At the heart of this piece are two major storylines unfolding. One meticulously picks at the details of the past to give context to the eventual raid, and the other outlines the advocacy efforts of Michael Africa Jr. and his quest to free his parents from prison. The latter is a compelling narrative, yet it doesn’t carry quite the same sense of momentum as the former. There is still a powerful commentary on how imprisonment affects not only the individual but the entire familial network that surrounds them. However, the exploration into this plight is not quite as inviting as the other section.

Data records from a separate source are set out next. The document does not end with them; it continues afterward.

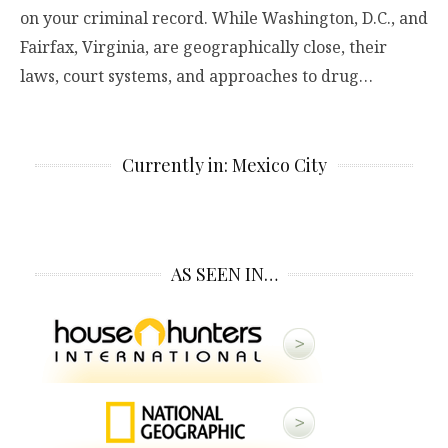
on your criminal record. While Washington, D.C., and
Fairfax, Virginia, are geographically close, their
laws, court systems, and approaches to drug…
Currently in: Mexico City
AS SEEN IN…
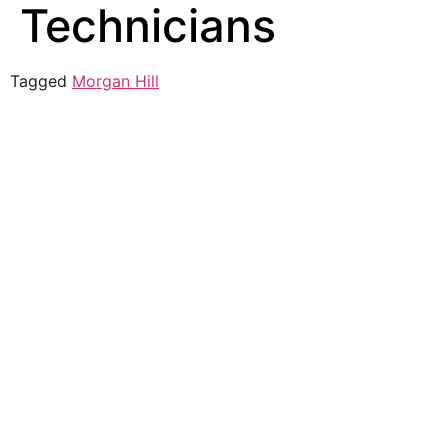
Technicians
Tagged
Morgan Hill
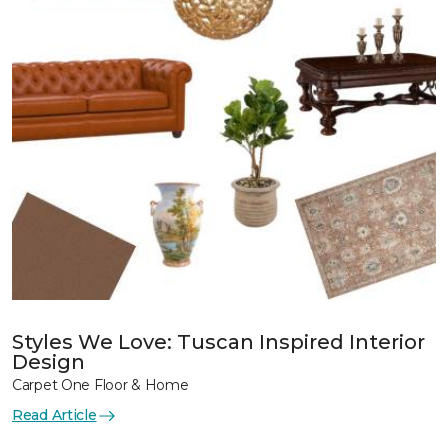
Styles We Love: Tuscan Inspired Interior
Design
Carpet One Floor & Home
Read Article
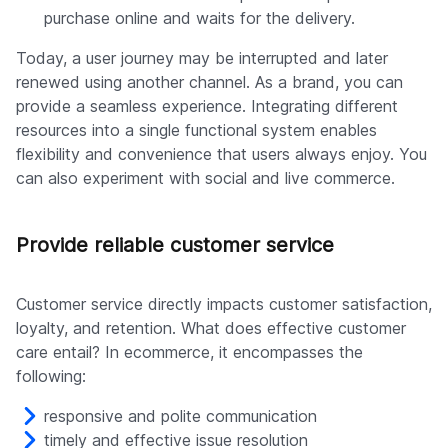
purchase online and waits for the delivery.
Today, a user journey may be interrupted and later
renewed using another channel. As a brand, you can
provide a seamless experience. Integrating different
resources into a single functional system enables
flexibility and convenience that users always enjoy. You
can also experiment with social and live commerce.
Provide reliable customer service
Customer service directly impacts customer satisfaction,
loyalty, and retention. What does effective customer
care entail? In ecommerce, it encompasses the
following:
responsive and polite communication
timely and effective issue resolution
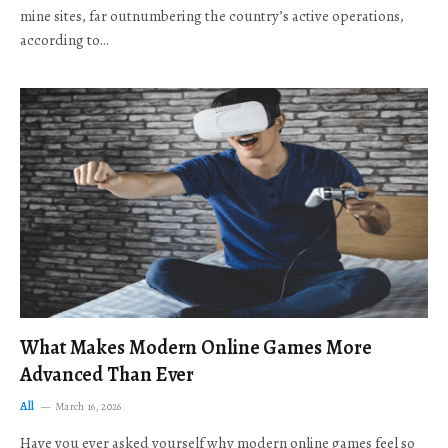
mine sites, far outnumbering the country’s active operations,
according to…
What Makes Modern Online Games More
Advanced Than Ever
All
March 16, 2026
Have you ever asked yourself why modern online games feel so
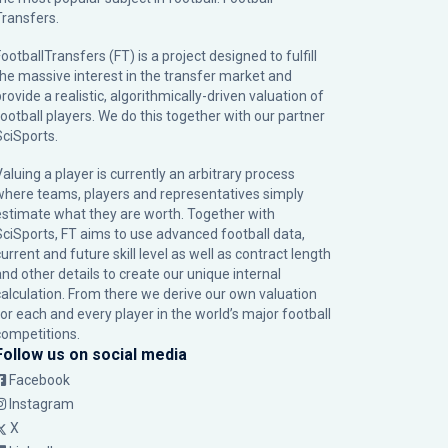
Transfers.
ootballTransfers (FT) is a project designed to fulfill
the massive interest in the transfer market and
rovide a realistic, algorithmically-driven valuation of
football players. We do this together with our partner
SciSports
.
Valuing a player is currently an arbitrary process
where teams, players and representatives simply
estimate what they are worth. Together with
SciSports, FT aims to use advanced football data,
urrent and future skill level as well as contract length
and other details to create our unique internal
calculation. From there we derive our own valuation
for each and every player in the world’s major football
competitions.
Follow us on social media
Facebook
Instagram
X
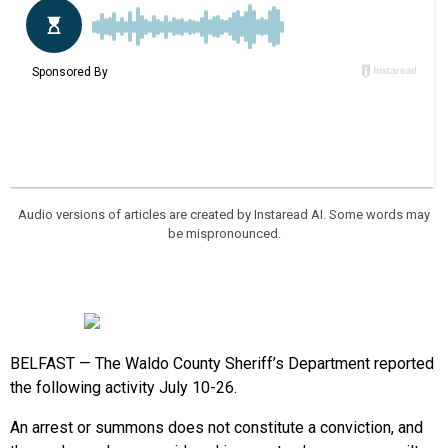
Audio versions of articles are created by Instaread AI. Some words may
be mispronounced.
BELFAST — The Waldo County Sheriff’s Department reported
the following activity July 10-26.
An arrest or summons does not constitute a conviction, and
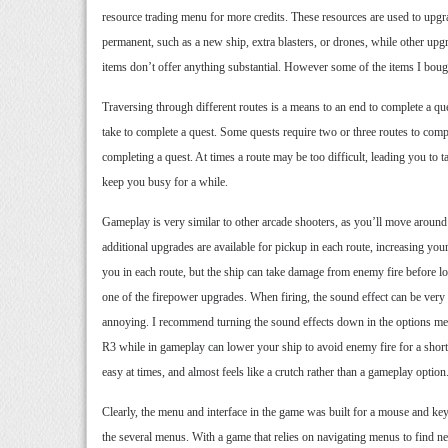
resource trading menu for more credits. These resources are used to upgr
permanent, such as a new ship, extra blasters, or drones, while other up
items don’t offer anything substantial. However some of the items I bough
Traversing through different routes is a means to an end to complete a que
take to complete a quest. Some quests require two or three routes to comple
completing a quest. At times a route may be too difficult, leading you to 
keep you busy for a while.
Gameplay is very similar to other arcade shooters, as you’ll move aroun
additional upgrades are available for pickup in each route, increasing your
you in each route, but the ship can take damage from enemy fire before losi
one of the firepower upgrades. When firing, the sound effect can be very
annoying. I recommend turning the sound effects down in the options men
R3 while in gameplay can lower your ship to avoid enemy fire for a short t
easy at times, and almost feels like a crutch rather than a gameplay option
Clearly, the menu and interface in the game was built for a mouse and keybo
the several menus. With a game that relies on navigating menus to find ne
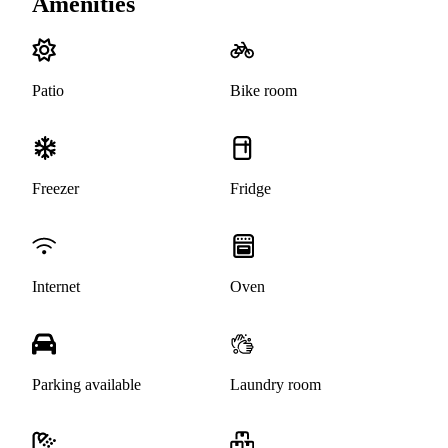
Amenities
Patio
Bike room
Freezer
Fridge
Internet
Oven
Parking available
Laundry room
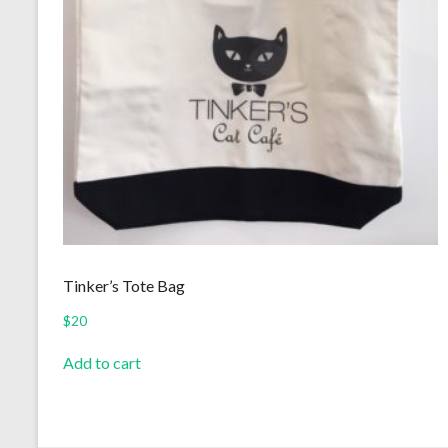
Tinker’s Tote Bag
$
20
Add to cart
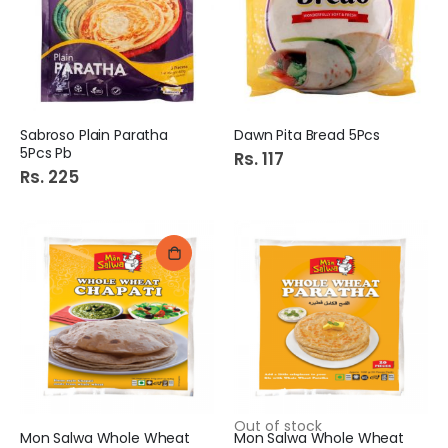
Sabroso Plain Paratha
Dawn Pita Bread 5Pcs
5Pcs Pb
Rs. 117
Rs. 225
Out of stock
Mon Salwa Whole Wheat
Mon Salwa Whole Wheat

The examination of the culture that surrounded this group and their confrontation with the community and the police is quite a fascinating examination. Great care is paid to showing the complex attitudes toward MOVE as a place that served to support Black identity as well as how easily it could be viewed as a cult. However, what it highlights most is the clash between minority citizens and an antagonistic police force. Obvious echoes to the Black Lives Matter movement are intentional, and the assembly of old newsreel interviews from the period give a revealing look at how many conflicts have been present for so long with little resolution. Its story does not always feel captivating, but its core commentary still makes it worthy to be sought out.
Final Score: 7/10
We are incredibly fortunate to live in a time in which technology allows us to enjoy all these films in some capacity while the world forces us to live under different circumstances. The communal aspect of actually being in a theater during a film festival will never be replicated, but it’s encouraging to see how so many of these festivals are committed to providing an avenue for films to still be seen by the public. It may be still unclear as to what the immediate future will hold, but it is wonderful to see such dedication for a public showcase. It has driven so much of the passion behind the Chicago International Film Festival in the past and it will certainly continue in its future.